MinHash
What it is
MinHash (minimum hash) is a probabilistic sketching technique approximating Jaccard similarity between sets. It generates a compact signature (sketch) from each set such that sketch similarity approximates set Jaccard similarity, enabling rapid estimation without computing actual overlap.
How it works
Algorithm:
- Define k independent hash functions
- For each set, hash all elements and keep the minimum hash value from each function
- Signature is the k-tuple of minimum values
- Estimated Jaccard = (fraction of hash functions where sketches match) / k
For sets with large intersection, many hash functions will return matching minima. This fraction approximates true Jaccard.
Time: O(n log k) per set (n elements, k hash functions).
[illustrate: Two sets with hash function computations showing minimum values and signature comparison; explain approximation quality]
Example
Sets A and B with 5 hash functions. Suppose signatures match in 3 of 5 functions. Estimated Jaccard ≈ 3/5 = 0.6
Actual Jaccard may be 0.58 or 0.62; error depends on k.
Variants and history
Developed by Broder (1997). Foundation for large-scale near-duplicate document detection (TREC, search engines).
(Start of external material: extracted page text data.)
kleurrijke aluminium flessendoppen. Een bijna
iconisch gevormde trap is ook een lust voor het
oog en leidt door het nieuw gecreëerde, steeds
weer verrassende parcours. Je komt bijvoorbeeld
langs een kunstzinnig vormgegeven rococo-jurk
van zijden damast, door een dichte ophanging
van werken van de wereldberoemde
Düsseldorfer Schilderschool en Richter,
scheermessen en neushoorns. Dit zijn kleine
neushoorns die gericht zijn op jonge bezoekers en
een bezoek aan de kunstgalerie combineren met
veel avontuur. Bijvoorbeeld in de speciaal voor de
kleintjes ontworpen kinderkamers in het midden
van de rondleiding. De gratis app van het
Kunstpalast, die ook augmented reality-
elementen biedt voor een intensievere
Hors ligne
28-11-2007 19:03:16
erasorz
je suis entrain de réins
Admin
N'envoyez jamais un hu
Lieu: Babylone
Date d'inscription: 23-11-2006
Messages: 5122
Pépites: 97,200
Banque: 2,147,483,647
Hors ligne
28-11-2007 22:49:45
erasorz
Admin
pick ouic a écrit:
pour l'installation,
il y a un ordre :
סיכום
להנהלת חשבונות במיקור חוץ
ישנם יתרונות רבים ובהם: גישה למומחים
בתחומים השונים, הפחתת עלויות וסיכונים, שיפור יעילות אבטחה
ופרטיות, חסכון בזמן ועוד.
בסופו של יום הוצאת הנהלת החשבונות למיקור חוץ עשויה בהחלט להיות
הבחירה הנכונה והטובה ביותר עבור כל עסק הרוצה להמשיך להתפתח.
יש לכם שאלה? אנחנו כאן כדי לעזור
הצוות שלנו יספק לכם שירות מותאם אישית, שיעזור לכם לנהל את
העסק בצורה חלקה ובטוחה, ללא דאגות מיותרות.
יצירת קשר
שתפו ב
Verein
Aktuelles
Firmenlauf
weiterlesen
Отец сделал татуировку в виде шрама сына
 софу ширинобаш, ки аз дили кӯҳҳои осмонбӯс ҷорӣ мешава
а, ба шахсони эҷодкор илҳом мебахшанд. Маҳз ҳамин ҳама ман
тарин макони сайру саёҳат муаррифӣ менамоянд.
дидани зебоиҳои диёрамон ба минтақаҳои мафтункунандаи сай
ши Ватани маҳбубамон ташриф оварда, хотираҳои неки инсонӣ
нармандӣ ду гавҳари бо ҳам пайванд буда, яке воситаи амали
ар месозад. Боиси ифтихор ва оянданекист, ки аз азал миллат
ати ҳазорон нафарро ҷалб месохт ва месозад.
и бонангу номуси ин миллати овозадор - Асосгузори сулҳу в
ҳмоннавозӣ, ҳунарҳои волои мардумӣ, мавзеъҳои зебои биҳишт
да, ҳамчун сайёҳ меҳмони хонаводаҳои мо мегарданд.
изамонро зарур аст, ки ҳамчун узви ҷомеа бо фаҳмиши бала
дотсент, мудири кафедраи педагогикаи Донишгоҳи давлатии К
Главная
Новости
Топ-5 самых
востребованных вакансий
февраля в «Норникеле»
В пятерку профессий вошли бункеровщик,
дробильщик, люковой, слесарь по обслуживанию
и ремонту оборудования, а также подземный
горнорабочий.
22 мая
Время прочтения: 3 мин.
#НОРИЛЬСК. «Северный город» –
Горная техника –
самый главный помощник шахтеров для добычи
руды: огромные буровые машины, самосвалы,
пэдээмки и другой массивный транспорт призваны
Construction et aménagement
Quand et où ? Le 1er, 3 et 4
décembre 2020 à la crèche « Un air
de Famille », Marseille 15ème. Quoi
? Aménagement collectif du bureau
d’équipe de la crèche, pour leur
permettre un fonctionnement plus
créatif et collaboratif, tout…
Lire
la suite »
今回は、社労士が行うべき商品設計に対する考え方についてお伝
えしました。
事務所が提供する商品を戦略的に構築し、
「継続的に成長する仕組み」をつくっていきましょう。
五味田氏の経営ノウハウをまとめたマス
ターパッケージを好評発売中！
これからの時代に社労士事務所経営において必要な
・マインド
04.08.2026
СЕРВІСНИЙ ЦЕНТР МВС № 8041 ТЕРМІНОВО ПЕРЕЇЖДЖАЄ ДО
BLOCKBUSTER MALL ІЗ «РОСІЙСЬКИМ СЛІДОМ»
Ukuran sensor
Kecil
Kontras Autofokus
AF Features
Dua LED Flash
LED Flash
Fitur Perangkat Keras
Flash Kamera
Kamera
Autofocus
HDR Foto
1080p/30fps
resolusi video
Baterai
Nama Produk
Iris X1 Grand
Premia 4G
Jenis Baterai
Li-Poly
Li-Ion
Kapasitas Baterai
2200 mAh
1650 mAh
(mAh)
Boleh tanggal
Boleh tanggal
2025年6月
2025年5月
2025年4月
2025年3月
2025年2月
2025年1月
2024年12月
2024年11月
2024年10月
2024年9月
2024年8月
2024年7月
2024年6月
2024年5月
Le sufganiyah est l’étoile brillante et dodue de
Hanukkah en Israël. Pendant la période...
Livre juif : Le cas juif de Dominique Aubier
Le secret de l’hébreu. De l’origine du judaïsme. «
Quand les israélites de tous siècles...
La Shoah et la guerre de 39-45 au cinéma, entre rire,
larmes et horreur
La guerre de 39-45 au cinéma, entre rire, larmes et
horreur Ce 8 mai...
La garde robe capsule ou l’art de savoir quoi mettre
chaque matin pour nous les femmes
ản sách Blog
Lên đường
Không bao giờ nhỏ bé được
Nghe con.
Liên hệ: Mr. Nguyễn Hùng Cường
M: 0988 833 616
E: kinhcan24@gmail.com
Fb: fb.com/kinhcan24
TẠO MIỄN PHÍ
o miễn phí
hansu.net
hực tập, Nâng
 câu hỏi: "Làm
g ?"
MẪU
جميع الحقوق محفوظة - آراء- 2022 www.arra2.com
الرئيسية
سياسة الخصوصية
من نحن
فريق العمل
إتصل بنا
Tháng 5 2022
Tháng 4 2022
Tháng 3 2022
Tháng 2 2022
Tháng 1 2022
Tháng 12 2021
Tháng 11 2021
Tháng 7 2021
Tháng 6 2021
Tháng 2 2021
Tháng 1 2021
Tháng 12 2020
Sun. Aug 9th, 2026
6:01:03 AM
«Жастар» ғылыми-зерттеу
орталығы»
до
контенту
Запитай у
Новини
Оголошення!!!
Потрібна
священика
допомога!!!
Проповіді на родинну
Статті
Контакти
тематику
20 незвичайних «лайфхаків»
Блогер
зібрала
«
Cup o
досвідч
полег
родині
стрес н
Generalises to Jaccard-like measures. Superseded by more efficient sketches (HyperLogLog for cardinality) in some applications but remains standard for similarity.
When to use it
Large-scale document clustering, near-duplicate detection, and stream processing. Approximate Jaccard when exact computation is infeasible. Combine with LSH for fast similarity search. Memory-efficient: constant-size signatures independent of set size. Probabilistic; configure k for acceptable error.